Friday, April 7, 2023

Gospel Reflection John 18:1—19:42

Today’s Gospel reading is St. John’s account of the Passion. The modern vernacular typically renders ‘passion’ as “a strong desire” or “barely controllable emotion.” We tend to think a person is passionate about something (or someone) if they think about it all the time, devote significant time to pursuing it, or cannot speak about it without sounding excited or anxious. Passion borders on obsession, or so the idea usually goes in common parlance. This is certainly a sad state of affairs, if for no other reason than it obscures the meaning behind the words describing - to the extent words are able - the suffering of Jesus Christ. 

Passion comes to us from the Latin passio, from pati, which means ‘to suffer’. To suffer is to be acted upon by an outside agent. Think for a moment about where we got our word ‘compassion’, one that is often used in the proper historical context, which to suffer alongside. It is a valued trait in our day, and we are indeed encouraged by some of the powers that be to have ‘compassion’ for various things or people. Sometimes this encouragement comes at the tip of the sword. Yet, the roots underlying passion remain safely obscured from any connection to Jesus. 

The great irony here is that without the passion of Christ, we would not have any true paradigm of compassion. It would remain an abstraction, like a geometry theorem with no numbers given to measure or quantify. The reason is that we see in Jesus a truly innocent man brutally killed and mocked, in front of His mother and friends. We see the gravest injustice. We are compassionate because we place ourselves in the sandals of Jesus, albeit for a microsecond, and shudder at the thought of being so treated. And for what? For loving people. For healing the sick. For bringing a message of salvation and God’s Kingdom. In the case of Jesus, we know that He deserved not even one cross look from a Roman soldier, let alone a gnarled fist driving into His jaw. 

Jesus brings suffering - passion - to the most brutally cold, concrete reality. It smacks us in the face, even as we read the account so many years after the fact. Most people cannot read about Christ’s Passion and not feel anything. Perhaps it is shock. Maybe revulsion. Maybe some feeling of historical triumphalism, where the smugness of ‘us moderns not being like those ancient barbarians’ creeps into the fold. Surely we are not as brutal as the Romans, are we? We can revisit that another day. Reading through St. John we place ourselves with and alongside Jesus and it feels...terrible. 

So, in a peculiar way, our reading of Christ’s Passion brings about compassion in us. As Christians, we should embrace this as much as we can. The reason Christ suffered was for us. That terribly uncomfortable feeling arises from our conscience, that aboriginal vicar of the soul, subtly reminding us that our sins placed Jesus on the whipping post and the Cross. We feel for the innocent victim that we are responsible for victimizing. Alas, the fruit of our transgressions has yielded the crown of thorns embedded into Jesus’ skull. The contradiction of our rebellion comes into the hazy field of vision. 

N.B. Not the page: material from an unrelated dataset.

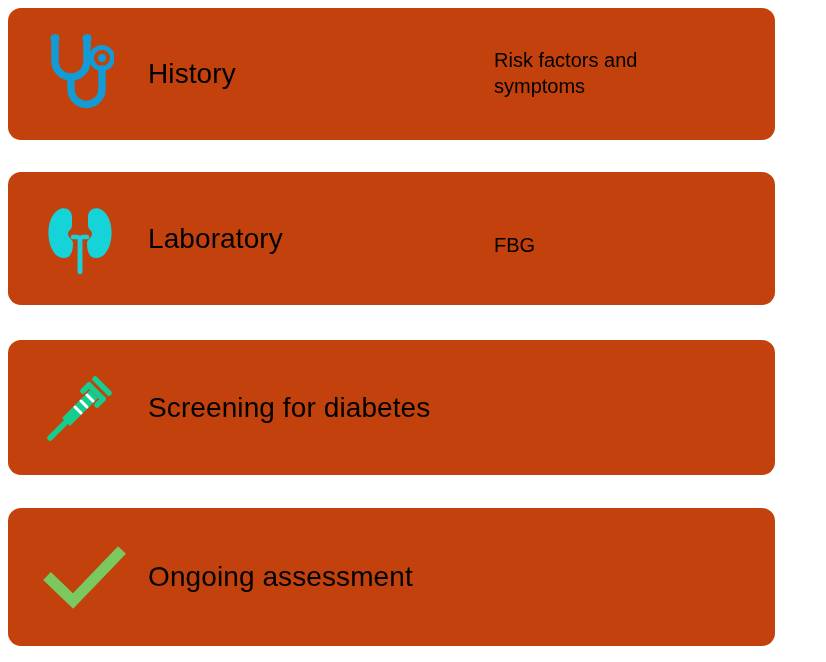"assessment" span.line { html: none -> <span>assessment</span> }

It was not merely the physical Passion that Christ endured for us. He suffers emotionally Abandoned by almost all of His friends and family members. Mocked and derided by His countrymen. Tormented by those to which He had done so much good. Killed as an enemy of Israel and Rome. Knowing that He could have stopped it any time and taken the swiftest vengeance on his torturers. 

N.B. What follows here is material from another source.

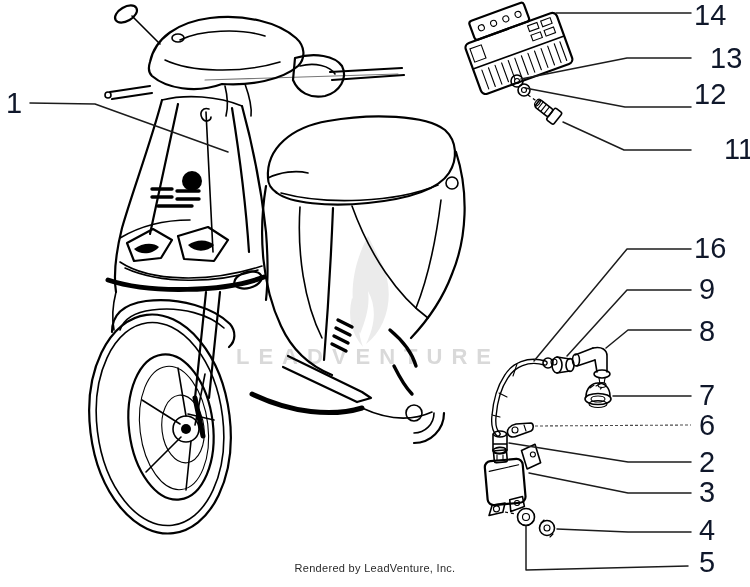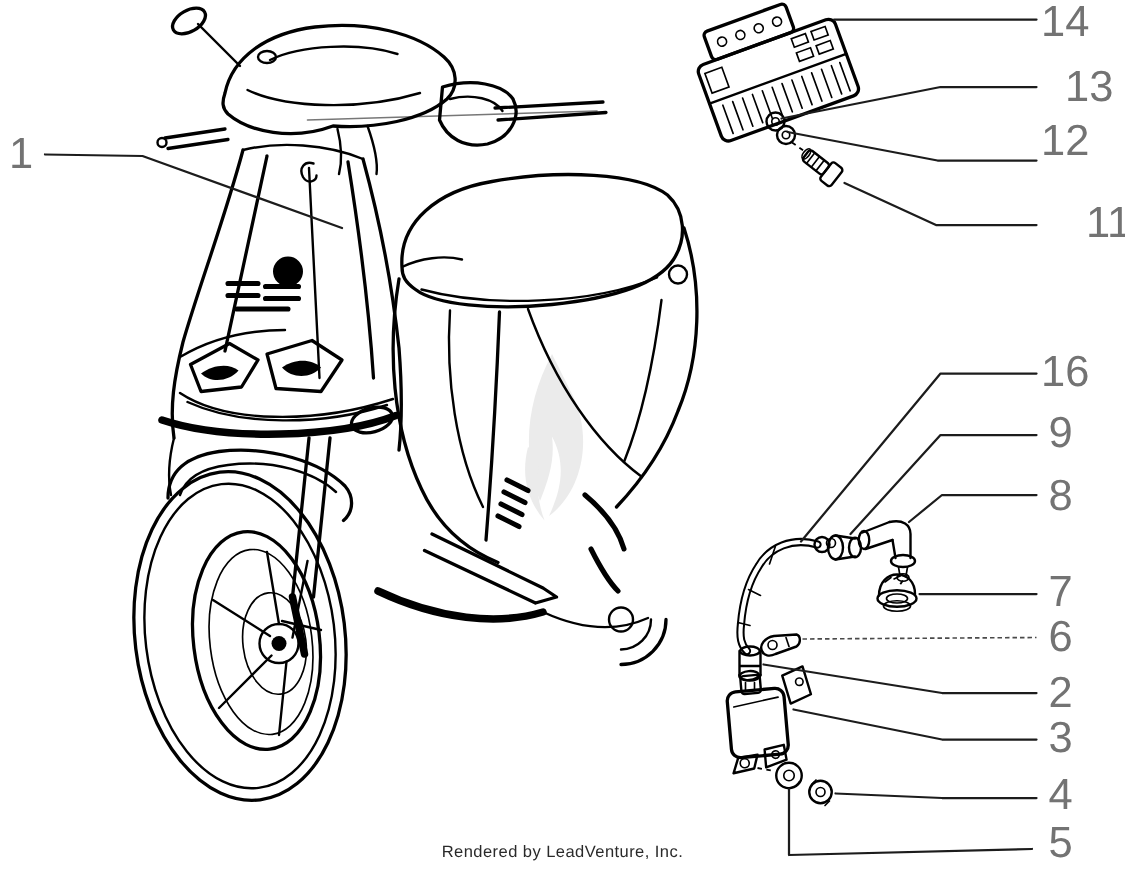"14" .callout { color: #737373 -> #0f172a }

The Cross was an instrument of torture invented by rational creatures that had no business doing so. The entire disordered scene inflicts nausea because we know that it need not have been so. Things should have been different. The world should not be such a place where crucifixions happen. It ought not to be a place where the innocent suffer. It should not be a place where children are sick, where people are murdered or slandered. Yet, all of these injustices have their root in rebellion. The innocent Passion of Christ lays a divine axe to that root. In His Passion, He hacks to pieces death and decay. He bears our iniquity, as the ancient prophet says. By His stripes - by His Passion - we are healed. Glory to God.